**WORK TO BE COMPLETED**: In the listing below, the lines starting with the line with "vfov_deg: 22.6" and going on through the line with "hfov_deg: 5.2" are to be reproduced exactly, and only those.

══ DATA FOR THIS EXERCISE

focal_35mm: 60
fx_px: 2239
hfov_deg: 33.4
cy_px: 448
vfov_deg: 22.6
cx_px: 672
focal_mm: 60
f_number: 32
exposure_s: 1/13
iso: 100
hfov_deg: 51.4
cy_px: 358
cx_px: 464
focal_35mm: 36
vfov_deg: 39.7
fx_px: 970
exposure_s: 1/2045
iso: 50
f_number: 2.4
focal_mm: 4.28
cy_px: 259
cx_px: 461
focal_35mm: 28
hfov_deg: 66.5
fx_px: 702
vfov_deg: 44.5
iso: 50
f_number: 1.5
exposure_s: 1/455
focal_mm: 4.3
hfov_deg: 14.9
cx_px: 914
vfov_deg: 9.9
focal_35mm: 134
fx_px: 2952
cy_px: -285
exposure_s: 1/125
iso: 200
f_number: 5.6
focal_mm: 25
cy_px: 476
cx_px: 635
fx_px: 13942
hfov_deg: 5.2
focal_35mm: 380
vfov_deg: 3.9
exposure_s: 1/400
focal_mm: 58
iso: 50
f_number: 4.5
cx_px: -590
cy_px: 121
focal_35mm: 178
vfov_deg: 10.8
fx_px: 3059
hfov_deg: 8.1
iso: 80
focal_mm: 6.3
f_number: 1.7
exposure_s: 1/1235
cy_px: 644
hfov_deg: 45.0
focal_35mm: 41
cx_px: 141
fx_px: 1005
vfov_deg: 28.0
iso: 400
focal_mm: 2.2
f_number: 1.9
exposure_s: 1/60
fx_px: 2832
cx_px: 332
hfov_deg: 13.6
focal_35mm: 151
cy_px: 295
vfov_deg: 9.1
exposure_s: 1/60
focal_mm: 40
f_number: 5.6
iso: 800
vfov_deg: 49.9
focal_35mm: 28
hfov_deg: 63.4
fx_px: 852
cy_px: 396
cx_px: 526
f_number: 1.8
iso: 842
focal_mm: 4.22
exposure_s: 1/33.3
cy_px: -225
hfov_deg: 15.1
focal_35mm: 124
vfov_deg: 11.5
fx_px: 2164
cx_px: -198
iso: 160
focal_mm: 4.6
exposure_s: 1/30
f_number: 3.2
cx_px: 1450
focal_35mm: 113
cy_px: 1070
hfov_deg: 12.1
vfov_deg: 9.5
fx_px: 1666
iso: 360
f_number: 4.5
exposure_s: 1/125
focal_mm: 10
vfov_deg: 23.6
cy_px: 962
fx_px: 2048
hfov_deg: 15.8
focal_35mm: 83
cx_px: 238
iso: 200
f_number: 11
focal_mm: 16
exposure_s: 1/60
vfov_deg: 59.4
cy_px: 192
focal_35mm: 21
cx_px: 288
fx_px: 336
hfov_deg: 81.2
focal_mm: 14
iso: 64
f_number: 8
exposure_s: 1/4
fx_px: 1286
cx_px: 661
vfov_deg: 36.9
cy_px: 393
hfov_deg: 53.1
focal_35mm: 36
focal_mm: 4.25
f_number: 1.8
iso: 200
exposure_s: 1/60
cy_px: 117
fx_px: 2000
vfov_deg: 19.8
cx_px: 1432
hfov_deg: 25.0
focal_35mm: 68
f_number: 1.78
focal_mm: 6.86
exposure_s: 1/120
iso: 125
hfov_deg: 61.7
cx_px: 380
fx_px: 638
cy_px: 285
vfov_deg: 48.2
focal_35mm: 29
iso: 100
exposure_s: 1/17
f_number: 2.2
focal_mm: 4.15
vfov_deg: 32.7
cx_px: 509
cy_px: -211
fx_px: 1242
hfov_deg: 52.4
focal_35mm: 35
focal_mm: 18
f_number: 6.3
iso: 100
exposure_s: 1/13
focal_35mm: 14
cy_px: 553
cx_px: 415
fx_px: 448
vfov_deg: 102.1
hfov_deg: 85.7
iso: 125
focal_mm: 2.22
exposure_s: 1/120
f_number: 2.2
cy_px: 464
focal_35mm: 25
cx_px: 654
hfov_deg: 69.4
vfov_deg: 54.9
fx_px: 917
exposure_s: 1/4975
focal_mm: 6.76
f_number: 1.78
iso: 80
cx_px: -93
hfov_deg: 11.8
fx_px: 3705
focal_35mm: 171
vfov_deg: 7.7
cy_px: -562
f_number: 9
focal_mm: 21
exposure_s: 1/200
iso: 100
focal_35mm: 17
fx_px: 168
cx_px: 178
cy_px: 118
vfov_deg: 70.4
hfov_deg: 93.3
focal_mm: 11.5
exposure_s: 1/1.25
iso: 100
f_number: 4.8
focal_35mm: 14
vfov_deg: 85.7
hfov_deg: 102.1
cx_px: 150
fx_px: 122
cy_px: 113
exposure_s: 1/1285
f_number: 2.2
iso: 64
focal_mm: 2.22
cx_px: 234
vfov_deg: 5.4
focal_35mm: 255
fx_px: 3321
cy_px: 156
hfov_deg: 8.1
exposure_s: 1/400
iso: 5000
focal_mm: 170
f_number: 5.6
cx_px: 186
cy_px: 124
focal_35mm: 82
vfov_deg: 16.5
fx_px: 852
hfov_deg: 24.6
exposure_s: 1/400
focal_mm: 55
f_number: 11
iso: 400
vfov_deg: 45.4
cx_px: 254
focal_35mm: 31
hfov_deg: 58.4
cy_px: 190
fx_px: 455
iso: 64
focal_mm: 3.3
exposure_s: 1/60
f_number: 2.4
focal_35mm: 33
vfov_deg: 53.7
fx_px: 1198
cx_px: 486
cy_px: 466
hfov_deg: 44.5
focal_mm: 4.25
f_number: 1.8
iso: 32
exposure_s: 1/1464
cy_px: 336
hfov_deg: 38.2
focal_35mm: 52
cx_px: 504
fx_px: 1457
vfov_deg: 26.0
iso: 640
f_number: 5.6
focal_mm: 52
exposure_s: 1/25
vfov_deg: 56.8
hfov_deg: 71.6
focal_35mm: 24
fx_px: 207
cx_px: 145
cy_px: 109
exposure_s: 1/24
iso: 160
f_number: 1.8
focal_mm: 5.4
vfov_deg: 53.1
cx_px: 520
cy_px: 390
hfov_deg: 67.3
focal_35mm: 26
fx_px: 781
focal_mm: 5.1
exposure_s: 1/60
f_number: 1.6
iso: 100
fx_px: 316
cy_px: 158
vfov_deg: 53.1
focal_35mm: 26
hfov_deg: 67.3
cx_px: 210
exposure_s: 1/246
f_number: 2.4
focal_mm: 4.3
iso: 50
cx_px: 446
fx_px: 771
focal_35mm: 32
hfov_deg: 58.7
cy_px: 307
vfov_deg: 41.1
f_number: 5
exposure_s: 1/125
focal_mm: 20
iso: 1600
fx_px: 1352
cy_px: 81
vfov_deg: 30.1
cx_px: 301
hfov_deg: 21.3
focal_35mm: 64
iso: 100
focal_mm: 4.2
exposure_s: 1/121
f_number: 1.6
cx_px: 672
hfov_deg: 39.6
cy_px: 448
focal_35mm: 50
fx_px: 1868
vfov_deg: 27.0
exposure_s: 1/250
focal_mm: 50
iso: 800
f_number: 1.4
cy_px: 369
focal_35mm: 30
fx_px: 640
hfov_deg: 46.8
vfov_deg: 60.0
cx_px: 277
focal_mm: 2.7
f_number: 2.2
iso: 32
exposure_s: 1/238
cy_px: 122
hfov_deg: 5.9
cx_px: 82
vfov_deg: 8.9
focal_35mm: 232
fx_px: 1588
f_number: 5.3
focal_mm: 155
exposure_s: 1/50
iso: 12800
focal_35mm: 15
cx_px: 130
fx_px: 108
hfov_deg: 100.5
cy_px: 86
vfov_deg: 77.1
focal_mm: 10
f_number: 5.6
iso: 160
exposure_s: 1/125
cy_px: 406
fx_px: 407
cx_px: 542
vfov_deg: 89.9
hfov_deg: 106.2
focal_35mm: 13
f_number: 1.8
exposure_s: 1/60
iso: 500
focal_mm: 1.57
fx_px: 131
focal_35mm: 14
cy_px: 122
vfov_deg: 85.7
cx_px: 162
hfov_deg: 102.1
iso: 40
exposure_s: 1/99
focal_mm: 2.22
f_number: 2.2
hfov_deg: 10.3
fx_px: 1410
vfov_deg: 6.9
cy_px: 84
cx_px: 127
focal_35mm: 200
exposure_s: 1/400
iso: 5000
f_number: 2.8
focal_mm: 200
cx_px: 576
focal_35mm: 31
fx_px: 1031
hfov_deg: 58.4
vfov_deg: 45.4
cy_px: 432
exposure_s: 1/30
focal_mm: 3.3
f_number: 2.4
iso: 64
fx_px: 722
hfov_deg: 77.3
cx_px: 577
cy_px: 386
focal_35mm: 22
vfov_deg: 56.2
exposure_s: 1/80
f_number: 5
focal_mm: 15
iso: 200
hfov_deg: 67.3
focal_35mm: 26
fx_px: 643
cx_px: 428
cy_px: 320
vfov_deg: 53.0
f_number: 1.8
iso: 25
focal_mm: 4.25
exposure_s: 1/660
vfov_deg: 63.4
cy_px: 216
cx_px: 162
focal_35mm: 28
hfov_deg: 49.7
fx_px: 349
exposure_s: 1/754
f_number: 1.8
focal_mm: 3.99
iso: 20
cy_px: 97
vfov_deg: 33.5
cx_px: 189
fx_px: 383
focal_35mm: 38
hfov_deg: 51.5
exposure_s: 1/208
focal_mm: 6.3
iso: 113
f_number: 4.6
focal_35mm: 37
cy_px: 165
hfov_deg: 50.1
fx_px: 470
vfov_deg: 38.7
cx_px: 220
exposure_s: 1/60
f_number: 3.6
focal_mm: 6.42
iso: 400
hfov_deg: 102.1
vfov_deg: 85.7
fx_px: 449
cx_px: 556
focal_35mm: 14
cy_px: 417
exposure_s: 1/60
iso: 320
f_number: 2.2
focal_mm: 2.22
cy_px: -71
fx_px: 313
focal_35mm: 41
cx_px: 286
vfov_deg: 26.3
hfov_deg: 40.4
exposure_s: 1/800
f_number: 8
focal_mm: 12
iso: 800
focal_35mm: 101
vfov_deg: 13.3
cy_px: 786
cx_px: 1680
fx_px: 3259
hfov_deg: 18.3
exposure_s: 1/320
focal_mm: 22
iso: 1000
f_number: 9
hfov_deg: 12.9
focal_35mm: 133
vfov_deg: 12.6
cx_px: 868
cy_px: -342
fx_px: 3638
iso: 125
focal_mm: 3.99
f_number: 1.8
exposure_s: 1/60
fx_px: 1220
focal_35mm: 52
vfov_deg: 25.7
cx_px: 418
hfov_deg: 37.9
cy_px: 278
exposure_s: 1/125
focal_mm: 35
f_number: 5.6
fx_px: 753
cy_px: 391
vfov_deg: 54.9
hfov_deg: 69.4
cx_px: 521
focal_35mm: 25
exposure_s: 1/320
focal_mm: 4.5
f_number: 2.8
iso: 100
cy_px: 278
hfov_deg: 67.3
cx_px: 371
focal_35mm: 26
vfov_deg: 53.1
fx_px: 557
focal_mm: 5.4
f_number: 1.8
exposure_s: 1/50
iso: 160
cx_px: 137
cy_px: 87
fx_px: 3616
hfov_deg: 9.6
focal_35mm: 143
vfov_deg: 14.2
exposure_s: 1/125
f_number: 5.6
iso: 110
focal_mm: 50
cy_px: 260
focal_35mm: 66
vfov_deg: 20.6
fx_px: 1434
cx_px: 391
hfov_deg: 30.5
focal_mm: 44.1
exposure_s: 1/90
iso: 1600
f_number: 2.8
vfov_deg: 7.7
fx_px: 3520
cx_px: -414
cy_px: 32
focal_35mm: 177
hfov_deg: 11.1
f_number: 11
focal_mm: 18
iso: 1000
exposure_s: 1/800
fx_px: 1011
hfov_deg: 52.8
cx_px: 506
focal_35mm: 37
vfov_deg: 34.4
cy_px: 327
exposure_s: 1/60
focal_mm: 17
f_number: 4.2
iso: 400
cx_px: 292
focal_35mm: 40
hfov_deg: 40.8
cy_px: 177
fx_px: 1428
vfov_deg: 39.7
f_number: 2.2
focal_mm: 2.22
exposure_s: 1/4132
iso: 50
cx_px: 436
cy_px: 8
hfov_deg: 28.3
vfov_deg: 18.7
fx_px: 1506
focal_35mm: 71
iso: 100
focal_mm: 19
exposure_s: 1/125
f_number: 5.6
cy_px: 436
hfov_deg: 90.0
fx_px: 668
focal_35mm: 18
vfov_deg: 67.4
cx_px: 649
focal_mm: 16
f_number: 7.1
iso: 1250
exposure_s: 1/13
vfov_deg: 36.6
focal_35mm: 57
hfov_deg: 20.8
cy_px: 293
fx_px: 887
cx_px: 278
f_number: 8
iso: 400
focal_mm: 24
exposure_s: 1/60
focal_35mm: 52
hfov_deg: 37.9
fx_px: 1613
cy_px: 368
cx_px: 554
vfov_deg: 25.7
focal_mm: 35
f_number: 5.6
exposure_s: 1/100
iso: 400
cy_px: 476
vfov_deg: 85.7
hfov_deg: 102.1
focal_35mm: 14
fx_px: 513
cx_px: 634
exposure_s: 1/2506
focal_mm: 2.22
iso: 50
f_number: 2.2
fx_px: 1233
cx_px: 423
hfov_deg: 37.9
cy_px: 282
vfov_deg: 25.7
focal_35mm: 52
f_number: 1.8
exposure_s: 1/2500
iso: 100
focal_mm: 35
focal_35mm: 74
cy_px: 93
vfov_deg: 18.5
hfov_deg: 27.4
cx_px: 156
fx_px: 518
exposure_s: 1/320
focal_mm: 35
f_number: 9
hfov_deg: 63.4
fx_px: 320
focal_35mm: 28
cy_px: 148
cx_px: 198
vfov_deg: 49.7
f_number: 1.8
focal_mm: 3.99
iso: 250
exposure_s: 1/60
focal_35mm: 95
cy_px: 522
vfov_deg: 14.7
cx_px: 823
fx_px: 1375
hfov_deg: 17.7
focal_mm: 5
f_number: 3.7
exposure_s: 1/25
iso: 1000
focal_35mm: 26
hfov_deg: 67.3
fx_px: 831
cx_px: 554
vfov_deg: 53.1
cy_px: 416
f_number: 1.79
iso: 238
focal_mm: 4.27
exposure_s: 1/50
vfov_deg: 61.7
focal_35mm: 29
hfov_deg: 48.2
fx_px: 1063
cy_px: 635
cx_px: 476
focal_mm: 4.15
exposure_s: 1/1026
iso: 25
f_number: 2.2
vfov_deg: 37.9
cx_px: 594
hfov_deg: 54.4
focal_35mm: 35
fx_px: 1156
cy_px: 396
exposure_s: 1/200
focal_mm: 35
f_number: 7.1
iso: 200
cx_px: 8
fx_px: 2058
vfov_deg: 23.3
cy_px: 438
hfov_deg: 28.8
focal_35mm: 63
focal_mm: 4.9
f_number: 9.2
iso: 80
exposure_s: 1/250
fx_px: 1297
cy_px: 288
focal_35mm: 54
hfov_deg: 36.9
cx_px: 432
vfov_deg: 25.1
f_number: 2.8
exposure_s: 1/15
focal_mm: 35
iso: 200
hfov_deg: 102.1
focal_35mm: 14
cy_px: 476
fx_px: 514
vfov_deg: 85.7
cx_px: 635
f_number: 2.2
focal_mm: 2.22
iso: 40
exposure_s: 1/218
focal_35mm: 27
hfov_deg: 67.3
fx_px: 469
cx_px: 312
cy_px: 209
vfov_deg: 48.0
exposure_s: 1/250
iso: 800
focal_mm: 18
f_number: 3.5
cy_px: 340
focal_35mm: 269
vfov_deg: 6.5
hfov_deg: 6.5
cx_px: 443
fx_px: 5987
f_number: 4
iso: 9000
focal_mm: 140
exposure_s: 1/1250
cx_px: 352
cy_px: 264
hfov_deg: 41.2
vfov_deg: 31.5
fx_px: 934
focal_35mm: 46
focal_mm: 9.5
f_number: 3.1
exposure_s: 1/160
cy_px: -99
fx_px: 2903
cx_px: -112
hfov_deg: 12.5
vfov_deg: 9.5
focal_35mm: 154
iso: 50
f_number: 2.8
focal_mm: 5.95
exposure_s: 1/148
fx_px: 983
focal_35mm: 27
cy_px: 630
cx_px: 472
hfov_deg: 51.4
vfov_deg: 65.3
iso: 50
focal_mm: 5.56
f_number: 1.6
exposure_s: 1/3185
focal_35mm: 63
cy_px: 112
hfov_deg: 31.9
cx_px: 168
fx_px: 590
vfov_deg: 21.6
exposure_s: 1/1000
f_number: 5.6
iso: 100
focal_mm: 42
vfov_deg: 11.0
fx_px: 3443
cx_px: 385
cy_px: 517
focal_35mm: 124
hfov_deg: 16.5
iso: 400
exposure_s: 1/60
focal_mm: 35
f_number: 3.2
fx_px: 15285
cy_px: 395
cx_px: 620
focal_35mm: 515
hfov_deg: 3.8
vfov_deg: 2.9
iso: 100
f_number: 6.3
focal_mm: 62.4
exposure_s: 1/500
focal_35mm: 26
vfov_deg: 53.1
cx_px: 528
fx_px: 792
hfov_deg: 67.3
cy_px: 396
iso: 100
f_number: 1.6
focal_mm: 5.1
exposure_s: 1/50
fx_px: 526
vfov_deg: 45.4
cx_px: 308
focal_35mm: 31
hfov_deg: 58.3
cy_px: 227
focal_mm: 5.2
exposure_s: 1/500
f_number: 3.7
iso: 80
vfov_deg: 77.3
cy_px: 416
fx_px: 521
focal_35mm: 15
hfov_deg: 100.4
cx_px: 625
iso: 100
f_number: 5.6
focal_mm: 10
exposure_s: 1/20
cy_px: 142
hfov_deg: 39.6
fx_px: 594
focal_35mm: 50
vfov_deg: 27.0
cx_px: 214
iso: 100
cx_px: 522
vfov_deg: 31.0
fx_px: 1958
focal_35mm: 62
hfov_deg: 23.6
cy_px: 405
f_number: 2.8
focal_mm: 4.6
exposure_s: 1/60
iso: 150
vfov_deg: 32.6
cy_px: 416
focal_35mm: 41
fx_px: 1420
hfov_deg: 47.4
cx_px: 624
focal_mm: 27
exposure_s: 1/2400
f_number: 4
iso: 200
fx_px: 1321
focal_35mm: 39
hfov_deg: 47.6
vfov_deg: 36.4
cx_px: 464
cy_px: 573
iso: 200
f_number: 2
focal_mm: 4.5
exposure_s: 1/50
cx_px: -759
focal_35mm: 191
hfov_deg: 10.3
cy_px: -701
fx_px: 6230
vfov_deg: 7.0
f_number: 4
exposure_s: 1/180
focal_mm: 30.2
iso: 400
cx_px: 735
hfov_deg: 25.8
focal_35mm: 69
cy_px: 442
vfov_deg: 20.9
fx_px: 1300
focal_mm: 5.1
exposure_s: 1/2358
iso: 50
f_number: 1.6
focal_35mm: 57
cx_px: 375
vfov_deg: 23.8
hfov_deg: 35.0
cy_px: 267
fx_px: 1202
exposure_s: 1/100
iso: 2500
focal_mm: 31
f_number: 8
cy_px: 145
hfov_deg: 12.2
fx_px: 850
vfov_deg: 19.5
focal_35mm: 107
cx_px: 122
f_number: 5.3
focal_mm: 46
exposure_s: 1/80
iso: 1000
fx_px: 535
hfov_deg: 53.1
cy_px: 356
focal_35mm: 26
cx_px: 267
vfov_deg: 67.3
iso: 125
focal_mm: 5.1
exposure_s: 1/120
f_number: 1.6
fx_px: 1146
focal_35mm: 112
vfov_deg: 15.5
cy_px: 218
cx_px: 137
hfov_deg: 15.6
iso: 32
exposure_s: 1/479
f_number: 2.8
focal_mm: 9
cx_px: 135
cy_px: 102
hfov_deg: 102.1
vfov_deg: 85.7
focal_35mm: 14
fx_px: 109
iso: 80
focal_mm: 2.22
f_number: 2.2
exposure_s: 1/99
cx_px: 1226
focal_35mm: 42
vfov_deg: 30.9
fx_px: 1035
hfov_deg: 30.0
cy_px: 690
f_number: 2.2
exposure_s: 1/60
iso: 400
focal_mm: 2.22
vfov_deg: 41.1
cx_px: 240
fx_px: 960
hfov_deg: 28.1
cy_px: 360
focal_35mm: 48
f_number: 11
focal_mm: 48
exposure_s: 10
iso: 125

════

**RESULT FOR THIS EXERCISE**:
vfov_deg: 22.6
cx_px: 672
focal_mm: 60
f_number: 32
exposure_s: 1/13
iso: 100
hfov_deg: 51.4
cy_px: 358
cx_px: 464
focal_35mm: 36
vfov_deg: 39.7
fx_px: 970
exposure_s: 1/2045
iso: 50
f_number: 2.4
focal_mm: 4.28
cy_px: 259
cx_px: 461
focal_35mm: 28
hfov_deg: 66.5
fx_px: 702
vfov_deg: 44.5
iso: 50
f_number: 1.5
exposure_s: 1/455
focal_mm: 4.3
hfov_deg: 14.9
cx_px: 914
vfov_deg: 9.9
focal_35mm: 134
fx_px: 2952
cy_px: -285
exposure_s: 1/125
iso: 200
f_number: 5.6
focal_mm: 25
cy_px: 476
cx_px: 635
fx_px: 13942
hfov_deg: 5.2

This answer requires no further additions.